Technical Guide to Ocean Compute-to-Data

Art — Ocean Protocol

With the v2 Compute-to-Data release, Ocean Protocol provides a means to exchange data while preserving privacy. This guide explains Compute-to-Data without requiring deep technical know-how.

Private data is data that people or organizations keep to themselves. It can mean any personal, personally identifiable, medical, lifestyle, financial, sensitive or regulated information.

Benefits of Private Data. Private data can help research, leading to life-altering innovations in science and technology. For example, more data improves the predictive accuracy of modern Artificial Intelligence (AI) models. Private data is often considered the most valuable data because it’s so hard to get at, and using it can lead to potentially big payoffs.

Risks of Private Data. Sharing or selling private data comes with risk. What if you don’t get hired because of your private medical history? What if you are persecuted for private lifestyle choices? Large organizations that have massive datasets know their data is valuable — and potentially monetizable — but do not pursue the opportunity for risk of data escaping and the related liability.

Resolving the Tradeoff. There appears to be a tradeoff between benefits of using private data, and risks of exposing it. What if there was a way to get the benefits, while minimizing the risks? This is the idea behind Compute-to-Data: let the data stay on-premise, yet allow 3rd parties to run specific compute jobs on it to get useful analytics results like averaging or building an AI model.
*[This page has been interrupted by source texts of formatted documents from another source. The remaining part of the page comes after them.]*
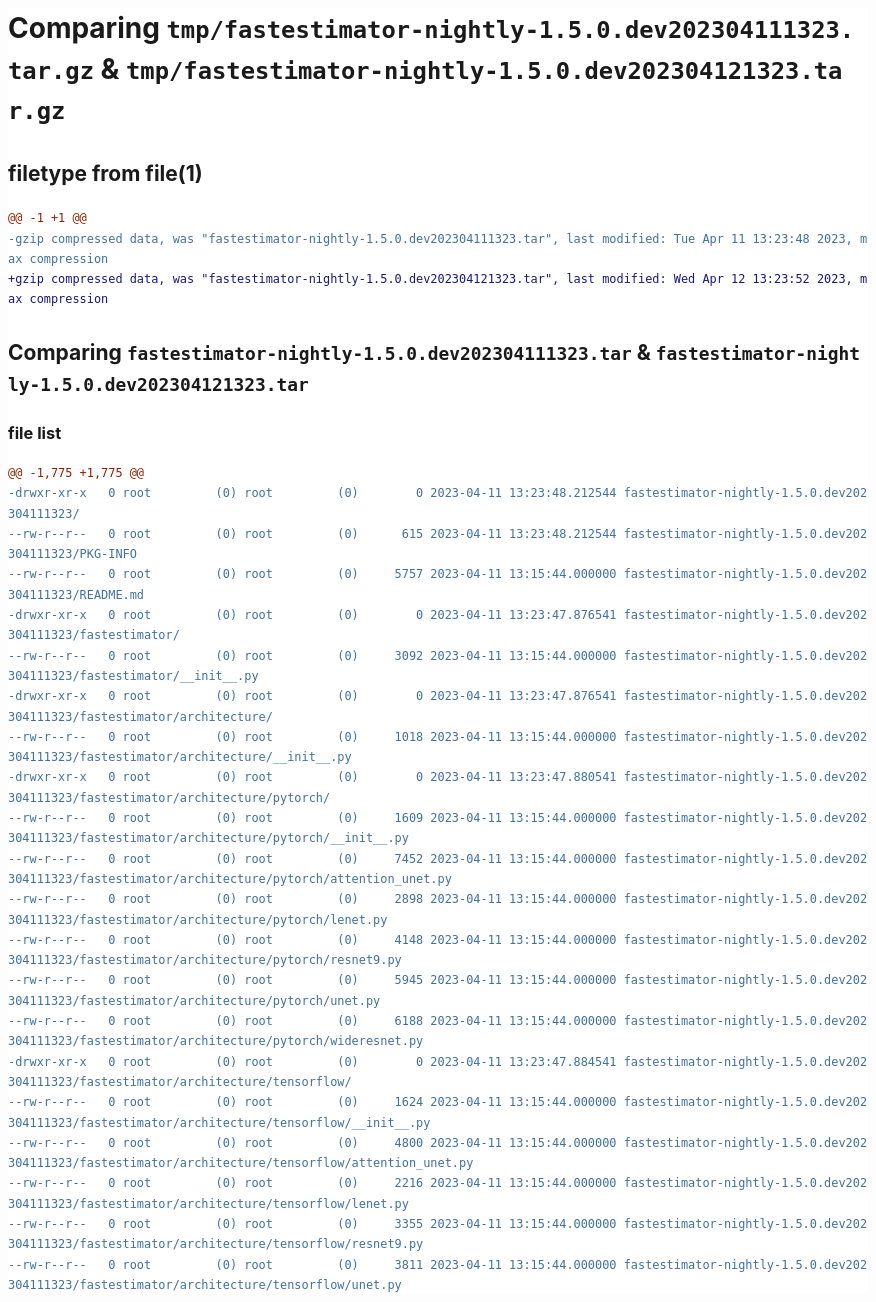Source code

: # Comparing `tmp/fastestimator-nightly-1.5.0.dev202304111323.tar.gz` & `tmp/fastestimator-nightly-1.5.0.dev202304121323.tar.gz`

## filetype from file(1)

```diff
@@ -1 +1 @@
-gzip compressed data, was "fastestimator-nightly-1.5.0.dev202304111323.tar", last modified: Tue Apr 11 13:23:48 2023, max compression
+gzip compressed data, was "fastestimator-nightly-1.5.0.dev202304121323.tar", last modified: Wed Apr 12 13:23:52 2023, max compression
```

## Comparing `fastestimator-nightly-1.5.0.dev202304111323.tar` & `fastestimator-nightly-1.5.0.dev202304121323.tar`

### file list

```diff
@@ -1,775 +1,775 @@
-drwxr-xr-x   0 root         (0) root         (0)        0 2023-04-11 13:23:48.212544 fastestimator-nightly-1.5.0.dev202304111323/
--rw-r--r--   0 root         (0) root         (0)      615 2023-04-11 13:23:48.212544 fastestimator-nightly-1.5.0.dev202304111323/PKG-INFO
--rw-r--r--   0 root         (0) root         (0)     5757 2023-04-11 13:15:44.000000 fastestimator-nightly-1.5.0.dev202304111323/README.md
-drwxr-xr-x   0 root         (0) root         (0)        0 2023-04-11 13:23:47.876541 fastestimator-nightly-1.5.0.dev202304111323/fastestimator/
--rw-r--r--   0 root         (0) root         (0)     3092 2023-04-11 13:15:44.000000 fastestimator-nightly-1.5.0.dev202304111323/fastestimator/__init__.py
-drwxr-xr-x   0 root         (0) root         (0)        0 2023-04-11 13:23:47.876541 fastestimator-nightly-1.5.0.dev202304111323/fastestimator/architecture/
--rw-r--r--   0 root         (0) root         (0)     1018 2023-04-11 13:15:44.000000 fastestimator-nightly-1.5.0.dev202304111323/fastestimator/architecture/__init__.py
-drwxr-xr-x   0 root         (0) root         (0)        0 2023-04-11 13:23:47.880541 fastestimator-nightly-1.5.0.dev202304111323/fastestimator/architecture/pytorch/
--rw-r--r--   0 root         (0) root         (0)     1609 2023-04-11 13:15:44.000000 fastestimator-nightly-1.5.0.dev202304111323/fastestimator/architecture/pytorch/__init__.py
--rw-r--r--   0 root         (0) root         (0)     7452 2023-04-11 13:15:44.000000 fastestimator-nightly-1.5.0.dev202304111323/fastestimator/architecture/pytorch/attention_unet.py
--rw-r--r--   0 root         (0) root         (0)     2898 2023-04-11 13:15:44.000000 fastestimator-nightly-1.5.0.dev202304111323/fastestimator/architecture/pytorch/lenet.py
--rw-r--r--   0 root         (0) root         (0)     4148 2023-04-11 13:15:44.000000 fastestimator-nightly-1.5.0.dev202304111323/fastestimator/architecture/pytorch/resnet9.py
--rw-r--r--   0 root         (0) root         (0)     5945 2023-04-11 13:15:44.000000 fastestimator-nightly-1.5.0.dev202304111323/fastestimator/architecture/pytorch/unet.py
--rw-r--r--   0 root         (0) root         (0)     6188 2023-04-11 13:15:44.000000 fastestimator-nightly-1.5.0.dev202304111323/fastestimator/architecture/pytorch/wideresnet.py
-drwxr-xr-x   0 root         (0) root         (0)        0 2023-04-11 13:23:47.884541 fastestimator-nightly-1.5.0.dev202304111323/fastestimator/architecture/tensorflow/
--rw-r--r--   0 root         (0) root         (0)     1624 2023-04-11 13:15:44.000000 fastestimator-nightly-1.5.0.dev202304111323/fastestimator/architecture/tensorflow/__init__.py
--rw-r--r--   0 root         (0) root         (0)     4800 2023-04-11 13:15:44.000000 fastestimator-nightly-1.5.0.dev202304111323/fastestimator/architecture/tensorflow/attention_unet.py
--rw-r--r--   0 root         (0) root         (0)     2216 2023-04-11 13:15:44.000000 fastestimator-nightly-1.5.0.dev202304111323/fastestimator/architecture/tensorflow/lenet.py
--rw-r--r--   0 root         (0) root         (0)     3355 2023-04-11 13:15:44.000000 fastestimator-nightly-1.5.0.dev202304111323/fastestimator/architecture/tensorflow/resnet9.py
--rw-r--r--   0 root         (0) root         (0)     3811 2023-04-11 13:15:44.000000 fastestimator-nightly-1.5.0.dev202304111323/fastestimator/architecture/tensorflow/unet.py
```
The analytics results help in science, technology, or business contexts; yet the compute is sufficiently “aggregating” or “anonymizing” that the privacy risk is minimized.
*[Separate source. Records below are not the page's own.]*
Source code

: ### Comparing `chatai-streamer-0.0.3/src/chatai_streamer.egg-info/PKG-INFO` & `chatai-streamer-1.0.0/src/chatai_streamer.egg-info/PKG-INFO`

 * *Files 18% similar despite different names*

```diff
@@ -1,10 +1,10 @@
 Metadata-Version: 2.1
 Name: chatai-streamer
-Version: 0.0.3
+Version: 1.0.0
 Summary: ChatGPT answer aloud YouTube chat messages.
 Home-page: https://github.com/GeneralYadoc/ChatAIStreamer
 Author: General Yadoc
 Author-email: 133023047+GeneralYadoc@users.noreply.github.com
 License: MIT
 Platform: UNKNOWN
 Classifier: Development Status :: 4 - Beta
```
Share or Sell. Compute-to-Data is meant to be useful for data sharing in science or technology contexts. It’s also meant to be useful for selling private data, while preserving privacy. This might look like a paradox at first glance but it’s not! The private data isn’t directly sold; rather, specific access to it is sold, access “for compute eyes only” rather than human eyes. So Compute-to-Data in data marketplaces is an opportunity for companies to monetize their data assets.